Sächsische Zeitung, 28.04.2010
Gericht rügt Personalpolitik des Justizministeriums
Das Ministerium darf die Präsidentenstelle des Landgerichts Chemnitz vorerst nicht besetzen
Das Justizministerium hat in einer wichtigen Personalentscheidung eine juristische Niederlage einstecken müssen. Das Oberverwaltungsgericht Bautzen stoppte die umstrittene Besetzung der Präsidentenstelle des Landgerichts Chemnitz. Die Personalauswahl des Justizministeriums sei fehlerhaft, heißt es in dem gestern bekannt gewordenen Beschluss des 2.Senats.
Das Ministerium habe sich 2009 auf einen bestimmten Kandidaten festgelegt, obwohl sich das Bewerbungsverfahren noch im Anfangsstadium befand. Um die gut dotierte Beförderungsstelle nicht mit einem jüngeren Juristen über viele Jahre zu blockieren, habe die damalige Staatssekretärin Gabriele Hauser einen Kandidaten ausgewählt, der kurz vor der Pensionierung steht. Das sei nicht zulässig, entschieden die Richter. Das Ministerium dürfe ausschließlich Eignung, Leistung und Befähigung von Bewerbern zugrunde legen.
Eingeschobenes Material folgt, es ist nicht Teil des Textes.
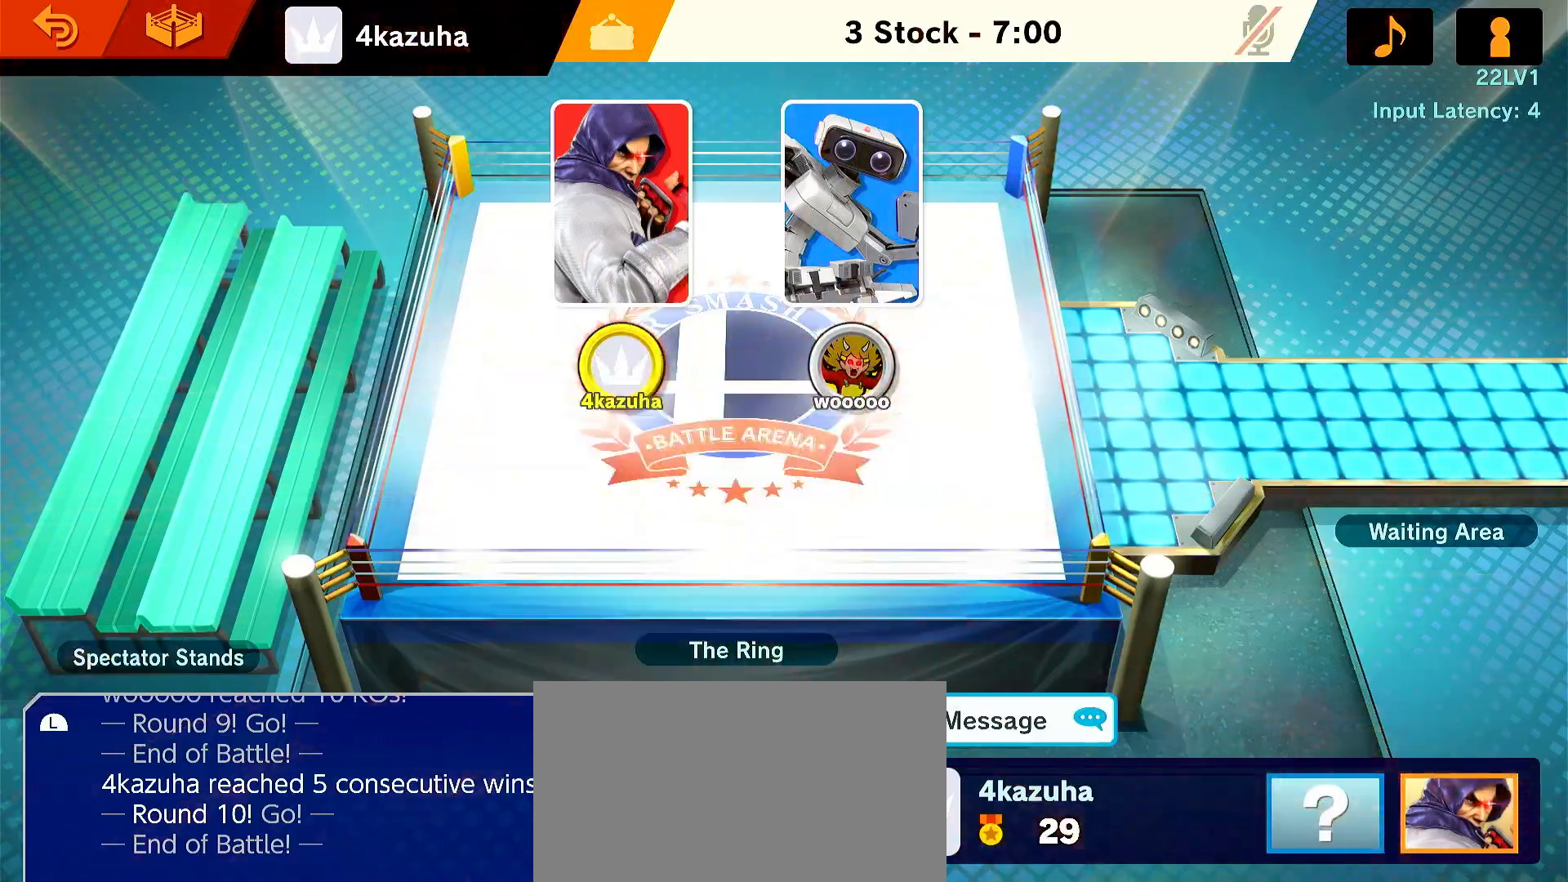
{"buttons": ["A"], "left_stick": "center", "right_stick": "center", "events": [[50, "A", "up"], [150, "A", "down"], [183, "A", "up"], [333, "A", "down"], [400, "A", "up"], [483, "A", "down"]]}
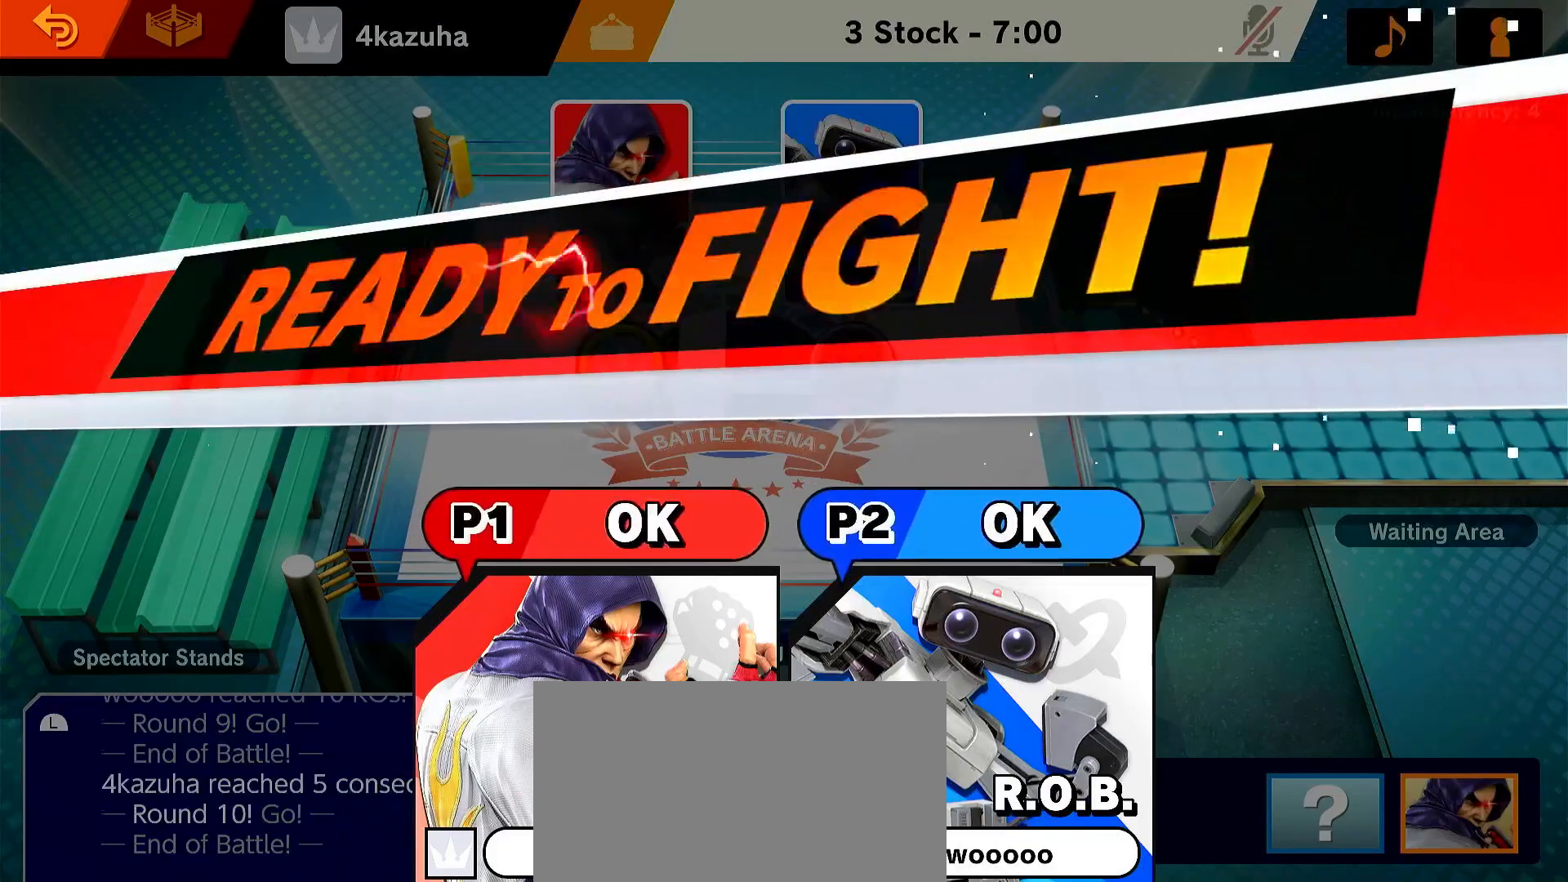
{"buttons": [], "left_stick": "center", "right_stick": "center", "events": [[17, "A", "up"]]}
Bei dem Kläger in diesem Verfahren handelt es sich um den Leiter der Leipziger Staatsanwaltschaft, Hans Strobl. Er hatte sich auf die Präsidentenstelle in Chemnitz beworben und exzellente Zeugnisse vorgelegt. Nachdem die Staatssekretärin in einem Gespräch mit ihm offen eingeräumt habe, dass er als Jüngerer keine Chancen habe, zog er gegen seinen Dienstherrn vor Gericht.
Justizminister Jürgen Martens (FDP) ordnete gestern eine Überprüfung des Bewerbungsverfahrens an. Er war zum Zeitpunkt der Entscheidung noch nicht im Amt.